*NOTE* Originally published on my tutoring site, MisterAcostaTeaches. Republished here for reevaluation.
Don’t let summer break fool you. The most dedicated teachers are taking their summers and planning out changes to their rooms for the coming year. After my first year of teaching 5th grade (a disaster worthy of any name), I spent all summer doing two things: playing Final Fantasy XIII on my X-Box 360, all the while sitting with a notebook next to me, writing down everything I wanted to fix and everything new I wanted to bring to my classroom.
So what does that mean for you, the educator here today? Well, teachers are blessed with the perfect reset button: Summer. Doesn’t matter how the previous year went, doesn’t matter if your big class science project bombed, or if your teacher evaluation score was a little lower than you wanted, once June and July arrive, it’s a new save file and new chance to start over.
Over this summer, I’m going to discuss changes or alterations you can consider bringing to your room. The first? Chaos.
Imagine a room full of student groups, centered around 6-8 kids per group, working on a project of some kind. It could be an art project, storytelling project, science experiment, or mathematical exploration. With little to no teacher guidance, the students are instructed to somehow produce a result for the assignment that can be viewed as “complete.” As described in The Learner’s Way article:
Take a step back from the noise and you can see ideas begin to emerge.

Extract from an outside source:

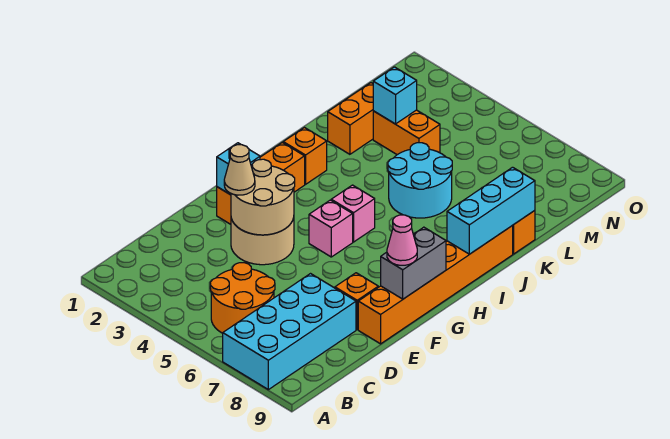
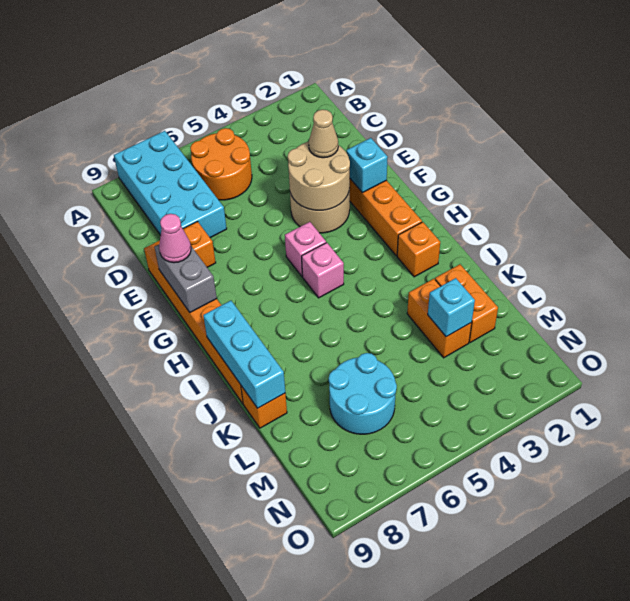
cyan round brick J5:K6 level 1 -> cyan round brick L6:M7 level 1
orange brick L3:L4 level 1 -> orange brick K3:L3 level 1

Each group of ten or twelve students begins to explore what it is they need to achieve and an understanding of the possibilities of the task emerges. The noise starts to come in stops and starts.
Leaders begin to emerge and bring order to the mess. Ideas worth further exploration bubble forth while others slip out of the way.
From the chaos merges a sense of order.
Leaders begin to emerge. Roles are defined. From chaos, emerges order. Sounds messy, right? I suppose when you just want your student(s) to create a poster explaining a part of a book, this seems a little too raw and unrefined. But, there is always an ultimate goal while teaching: How does this apply to the real world?
If you make your students aware of the fact that in the real world collaborative creativity happens regularly, they’ll take to the learning with greater aplomb. It might not be easy, and some teacher influence might be needed (Like, if a student goes on a massive power trip and tries banning a student to the hallway. Don’t ask. It happened to me only once.), but to gain some order, it’s best to suffer through a little chaos.
Figure out how to incorporate a little Collaborative Creativity into your room. You might love the disorganization it brings.
Hello. Me in the present. So how does this apply to writing?
We maybe get to caught up with the order we bring to our lives in writing. There has to be outlines, processes, systems in place. Maybe going at it gung-ho, and trying to figure it out on the fly is what you’re supposed to do? This keeps you on your feet, aloof, always trying new methods to write stories.
That’s partly why I’m trying this 100 Day of Blogging. I used to write 3 blogs a week. Then down to 1. Now, every day? And it’s chaotic. I’m cracking these blogs out minutes before I have to go to sleep just to hit my daily deadline. It’s crazy. But I’ve hit it.
Mix things up if you need to.
See what you’re capable of when it comes to finding your way out of the creative chaos.